◆ **Data entries**:
'''

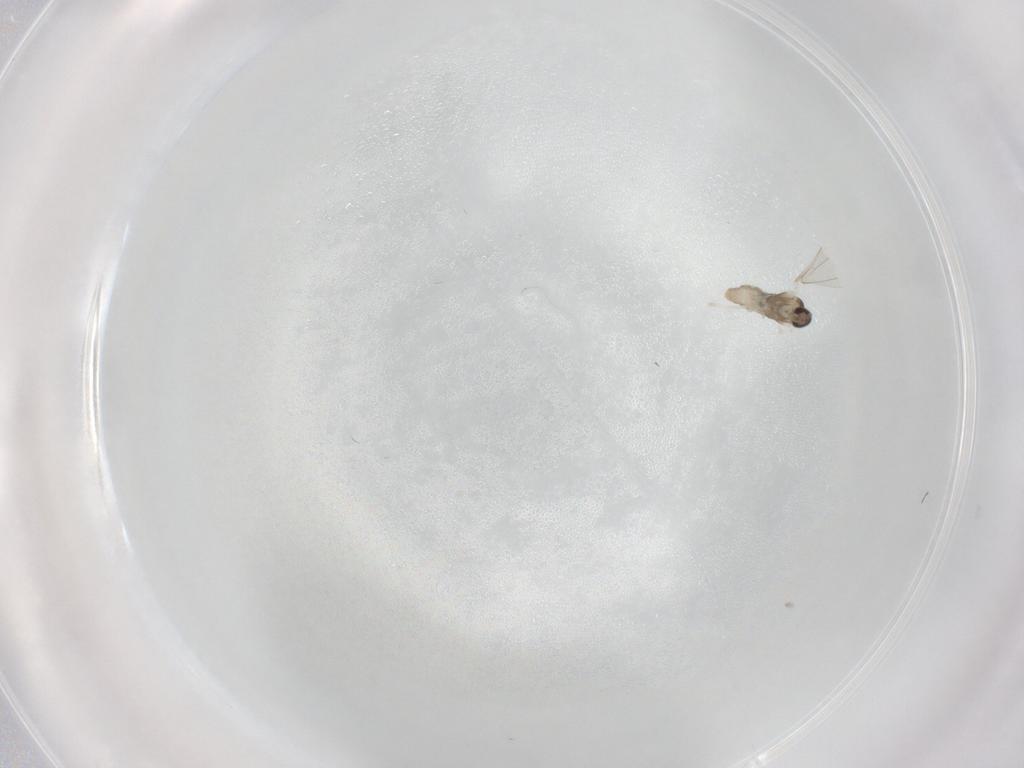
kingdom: Animalia
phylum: Arthropoda
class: Insecta
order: Diptera
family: Cecidomyiidae
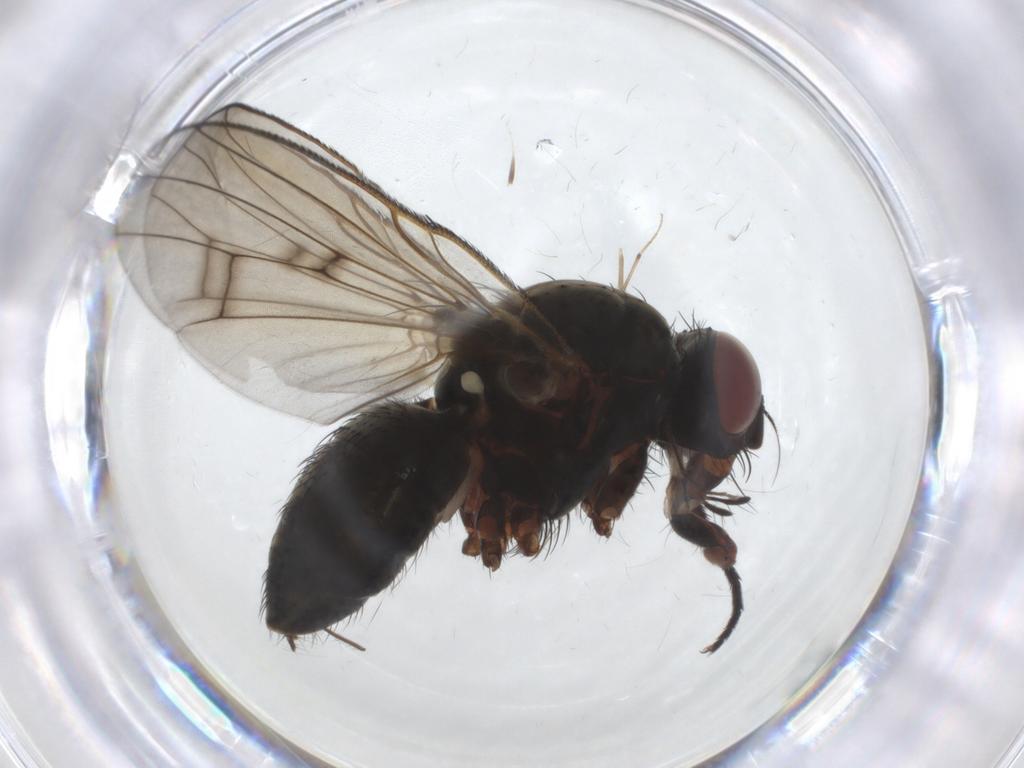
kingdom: Animalia
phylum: Arthropoda
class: Insecta
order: Diptera
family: Anthomyiidae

'''

◆ **DIRECTION**: Rewrite the entire listing with "phylum" changed to "division" and every other word kept as it is. Leave the pictures out.

◆ **SOLUTION FOR THIS EXERCISE**:
kingdom: Animalia
division: Arthropoda
class: Insecta
order: Diptera
family: Cecidomyiidae
kingdom: Animalia
division: Arthropoda
class: Insecta
order: Diptera
family: Anthomyiidae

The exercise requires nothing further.